The Racehorse was probably now having to try
harder for profitable cargoes. Agents’ adverts in the New Zealand newspapers
offered freight rates of £20 per ton for the return voyage to English ports.
On 26 May 1865 she
sailed from Portland (Dorset) with 280 convicts besides 172 passengers – mostly
“pensioner guards” and their families – destined for the Swan River Colony near
Fremantle in Western Australia.
The
convicts’ cargo had been assembled from all around Britain and some overseas
locations too such as Canada, Athens, St Helena, Manila and Shanghai. Many had already
been incarcerated – some on prison hulks – for several years. Just two died on
the 76 days voyage under the care of Captain Seaward and surgeon Watson.

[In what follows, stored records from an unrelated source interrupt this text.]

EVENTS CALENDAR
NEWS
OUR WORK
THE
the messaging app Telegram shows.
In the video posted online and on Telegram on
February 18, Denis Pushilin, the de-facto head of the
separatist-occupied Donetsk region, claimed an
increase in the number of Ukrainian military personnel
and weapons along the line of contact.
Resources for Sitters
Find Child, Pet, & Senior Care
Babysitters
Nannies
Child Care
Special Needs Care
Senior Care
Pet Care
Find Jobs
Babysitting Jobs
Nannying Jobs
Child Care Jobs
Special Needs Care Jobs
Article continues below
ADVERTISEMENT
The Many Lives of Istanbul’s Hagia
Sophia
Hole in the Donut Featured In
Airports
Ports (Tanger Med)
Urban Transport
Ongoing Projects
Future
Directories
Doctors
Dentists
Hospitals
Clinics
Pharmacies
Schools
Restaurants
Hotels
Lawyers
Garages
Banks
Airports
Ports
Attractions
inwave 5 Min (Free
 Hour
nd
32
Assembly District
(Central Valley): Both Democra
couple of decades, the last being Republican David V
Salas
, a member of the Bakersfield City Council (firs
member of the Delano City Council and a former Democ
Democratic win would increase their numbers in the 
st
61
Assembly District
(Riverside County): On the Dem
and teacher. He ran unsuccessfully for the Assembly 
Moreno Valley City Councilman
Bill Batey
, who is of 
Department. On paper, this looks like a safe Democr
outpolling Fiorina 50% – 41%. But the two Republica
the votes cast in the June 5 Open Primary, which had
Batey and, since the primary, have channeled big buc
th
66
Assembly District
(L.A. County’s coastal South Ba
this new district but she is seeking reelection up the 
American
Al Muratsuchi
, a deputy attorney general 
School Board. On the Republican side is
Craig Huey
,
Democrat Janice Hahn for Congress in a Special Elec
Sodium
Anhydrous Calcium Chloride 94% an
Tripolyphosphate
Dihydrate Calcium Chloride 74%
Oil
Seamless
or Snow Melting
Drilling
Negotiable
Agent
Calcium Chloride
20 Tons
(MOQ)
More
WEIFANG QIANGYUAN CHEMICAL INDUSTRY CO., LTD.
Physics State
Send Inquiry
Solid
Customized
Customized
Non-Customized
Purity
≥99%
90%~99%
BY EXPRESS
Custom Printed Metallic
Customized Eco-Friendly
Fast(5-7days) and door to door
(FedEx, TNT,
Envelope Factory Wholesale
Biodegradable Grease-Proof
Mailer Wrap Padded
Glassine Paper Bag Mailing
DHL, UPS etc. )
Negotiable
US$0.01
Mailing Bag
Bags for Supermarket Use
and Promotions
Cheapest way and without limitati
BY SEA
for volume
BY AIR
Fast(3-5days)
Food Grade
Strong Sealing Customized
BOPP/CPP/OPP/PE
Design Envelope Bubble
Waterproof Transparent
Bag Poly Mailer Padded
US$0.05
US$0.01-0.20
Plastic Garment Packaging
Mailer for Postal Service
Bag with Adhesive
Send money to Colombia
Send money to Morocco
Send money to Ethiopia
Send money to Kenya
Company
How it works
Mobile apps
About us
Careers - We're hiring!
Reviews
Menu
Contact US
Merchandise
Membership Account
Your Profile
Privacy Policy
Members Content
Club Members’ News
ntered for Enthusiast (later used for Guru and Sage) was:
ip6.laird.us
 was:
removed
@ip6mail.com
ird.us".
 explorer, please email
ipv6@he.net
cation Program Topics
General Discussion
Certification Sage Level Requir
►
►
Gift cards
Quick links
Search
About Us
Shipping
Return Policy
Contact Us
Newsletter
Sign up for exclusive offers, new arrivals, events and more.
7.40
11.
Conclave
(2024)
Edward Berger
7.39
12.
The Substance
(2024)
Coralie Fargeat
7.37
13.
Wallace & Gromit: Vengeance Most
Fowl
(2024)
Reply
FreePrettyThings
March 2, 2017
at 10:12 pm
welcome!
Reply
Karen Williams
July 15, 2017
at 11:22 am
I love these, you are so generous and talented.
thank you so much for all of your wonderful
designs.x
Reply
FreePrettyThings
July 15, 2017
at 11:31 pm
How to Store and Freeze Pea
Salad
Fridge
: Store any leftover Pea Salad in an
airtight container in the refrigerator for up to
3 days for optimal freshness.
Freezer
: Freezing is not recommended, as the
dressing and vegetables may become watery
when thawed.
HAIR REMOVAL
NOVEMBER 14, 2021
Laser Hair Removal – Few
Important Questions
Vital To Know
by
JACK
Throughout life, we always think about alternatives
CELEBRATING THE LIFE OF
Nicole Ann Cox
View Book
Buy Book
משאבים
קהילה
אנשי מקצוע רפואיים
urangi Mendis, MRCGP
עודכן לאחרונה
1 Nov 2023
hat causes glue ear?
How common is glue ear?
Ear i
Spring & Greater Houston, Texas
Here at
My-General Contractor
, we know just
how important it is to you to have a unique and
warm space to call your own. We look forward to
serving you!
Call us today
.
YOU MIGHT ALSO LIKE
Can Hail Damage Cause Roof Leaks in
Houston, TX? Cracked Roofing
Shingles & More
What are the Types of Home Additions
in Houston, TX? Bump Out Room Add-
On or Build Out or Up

The shipping of convicts to Australia ceased soon
afterwards in 1867 when the Hougomont
left London with the final consignment of 280 unfortunates including four men
sentenced to ten years transportation by the Jersey Royal Court and about sixty
politically troublesome Irish “Fenians”.
Racehorse’s voyage from London
commencing 27 March 1868 to Auckland under Captain Seaward almost proved to be
her last.
All went well until
16 June, when after crossing the equator in light winds and calms, the ship was
hit by a hurricane with huge seas which “pitched her on her beam ends”. The
main topmast was lost, along with top-gallants and trysail yards which came
crashing down onto the deck, wrecking gear such as the binnacle and splitting
the mainsail.
Bosun Charles Crane
was washed overboard from the rigging and drowned. The whole sailing crew - ten
at most - were mustered but most were disabled and unfit for duty. Full of
water, the Racehorse was a complete
wreck as she sailed on for Auckland when the storm subsided but the fifty-four
passengers, ship and cargo had all survived.
After 101 days at
sea the destination was reached and the Auckland
Weekly Press described the ordeal “as one of the most tempestuous passages
for this time of the year that has ever been made by any similar vessel…”
Her final years flying
the British flag saw the Racehorse sailing
to Saigon and Java in 1869/70 under Captain Hybert’s command for Spottiswoode
& Co and Captain E. Peacock for owner Thomas Oswald & Co., another
shipbuilding and merchant business. With the crew now further reduced she
sailed initially from Sunderland to China but soon transferred to Exmouth owners
Thomas Redway & Co., although remaining on the northern port register.
Redway & Co.
was a family business that had been bankrupted in 1865 but specialized in trading
with the East and West coasts of Africa and South America before embarking on a
substantial ship building activity and made a fortune contracting for the
government during the Crimean war.
Their Dartmouth
yard was almost destroyed by fire in 1878 along with several vessels on the
stocks and so the remaining business resources were diversified to Hull fishing
ventures and building Milford Haven docks...
Clarke’s yard
failed due to the progress of steam but it was the railway that defeated him in
the 1860’s, not smoking iron ships. His last vessel was the St Vincent in 1867 but In spite of a
fierce and expensive court battle the St Aubin to St Helier line was laid on
the same West Park foreshore across his site and that signaled his failure.
But the fate of the
Racehorse ex Mathilda Wattenbach remains less certain because she ceased to
appear in Lloyds lists or Registers after 1871.
Lost at sea, sold
foreign or seized for some trading irregularity were all hinted but she slipped
quietly from public gaze and into history like so many thousands of other
magnificent sailing ships over the centuries.